Internal Cross-layer Gradients for Extending Homogeneity to Heterogeneity in Federated Learning
Yun-Hin Chan, Rui Zhou, Running Zhao, Zhihan Jiang, Edith C. -H. Ngai
TL;DR
Federated learning must contend with system heterogeneity across clients, which hampers the performance of model-homogeneous FL methods. The authors introduce InCo Aggregation, a server-side strategy that leverages internal cross-layer gradients by mixing shallow and deep layer gradients, applying gradient normalization, and solving a convex optimization to align gradient directions, thereby enhancing deep-layer similarity without extra client communication. They establish non-convex convergence and rate guarantees and demonstrate broad empirical gains across CNNs (ResNets) and transformers (ViTs), improving both traditional homogeneous baselines and heterogeneous FL methods. The approach offers a practical, scalable pathway to robust FL under realistic heterogeneity, with minimal overhead and strong applicability to common architectures.
Abstract
Federated learning (FL) inevitably confronts the challenge of system heterogeneity in practical scenarios. To enhance the capabilities of most model-homogeneous FL methods in handling system heterogeneity, we propose a training scheme that can extend their capabilities to cope with this challenge. In this paper, we commence our study with a detailed exploration of homogeneous and heterogeneous FL settings and discover three key observations: (1) a positive correlation between client performance and layer similarities, (2) higher similarities in the shallow layers in contrast to the deep layers, and (3) the smoother gradients distributions indicate the higher layer similarities. Building upon these observations, we propose InCo Aggregation that leverages internal cross-layer gradients, a mixture of gradients from shallow and deep layers within a server model, to augment the similarity in the deep layers without requiring additional communication between clients.
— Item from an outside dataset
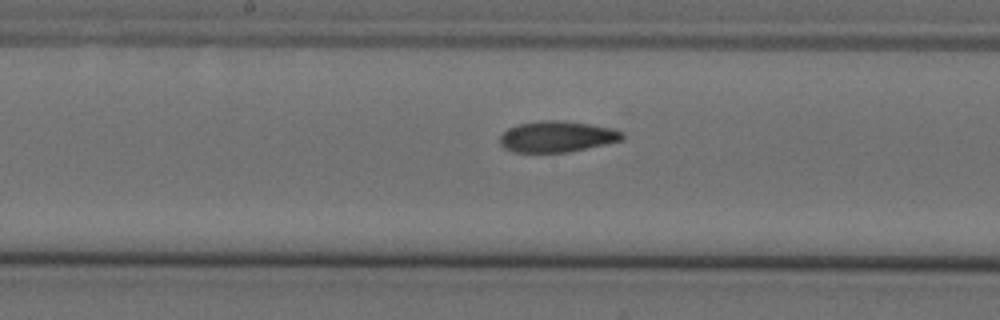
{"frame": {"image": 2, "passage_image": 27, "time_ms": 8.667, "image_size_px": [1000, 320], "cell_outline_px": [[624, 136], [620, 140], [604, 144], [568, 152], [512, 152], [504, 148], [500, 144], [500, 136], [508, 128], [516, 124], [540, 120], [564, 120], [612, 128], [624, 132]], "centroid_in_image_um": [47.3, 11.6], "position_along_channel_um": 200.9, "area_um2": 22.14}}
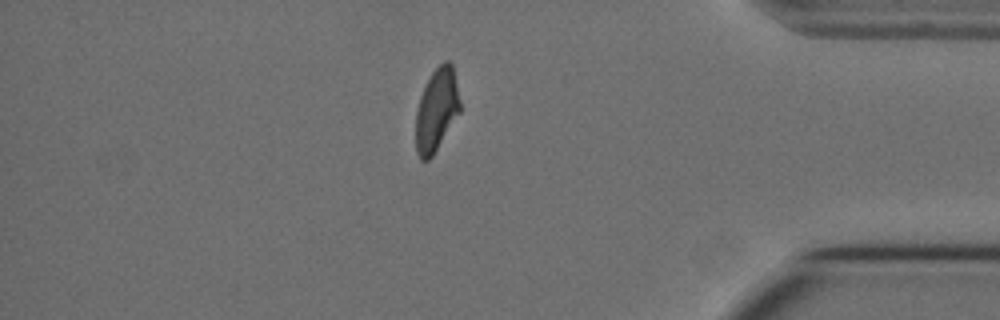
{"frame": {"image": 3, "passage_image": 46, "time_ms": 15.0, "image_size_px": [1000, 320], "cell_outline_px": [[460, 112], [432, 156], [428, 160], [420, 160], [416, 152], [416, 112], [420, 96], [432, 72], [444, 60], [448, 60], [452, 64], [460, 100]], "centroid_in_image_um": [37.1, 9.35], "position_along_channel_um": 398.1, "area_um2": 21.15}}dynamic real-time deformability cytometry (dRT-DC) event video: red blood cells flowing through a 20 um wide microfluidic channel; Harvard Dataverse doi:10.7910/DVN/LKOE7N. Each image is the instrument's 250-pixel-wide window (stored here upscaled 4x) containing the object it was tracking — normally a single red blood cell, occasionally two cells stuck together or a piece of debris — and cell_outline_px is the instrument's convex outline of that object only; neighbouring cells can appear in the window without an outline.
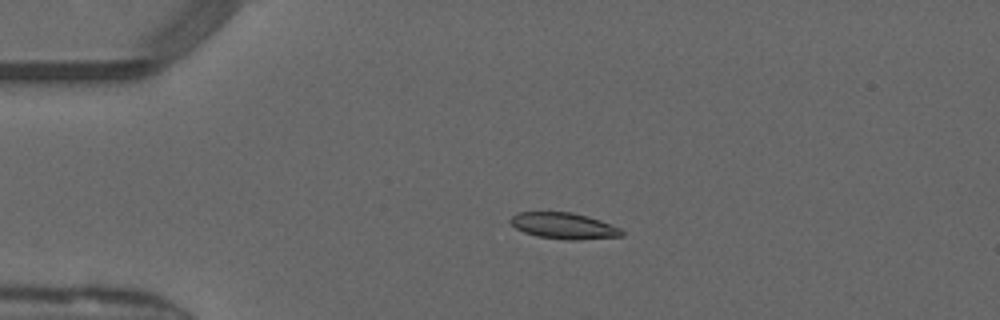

Furthermore, our methods can be tailored to accommodate model-homogeneous FL methods such as FedAvg, FedProx, FedNova, Scaffold, and MOON, to expand their capabilities to handle the system heterogeneity. Copious experimental results validate the effectiveness of InCo Aggregation, spotlighting internal cross-layer gradients as a promising avenue to enhance the performance in heterogeneous FL.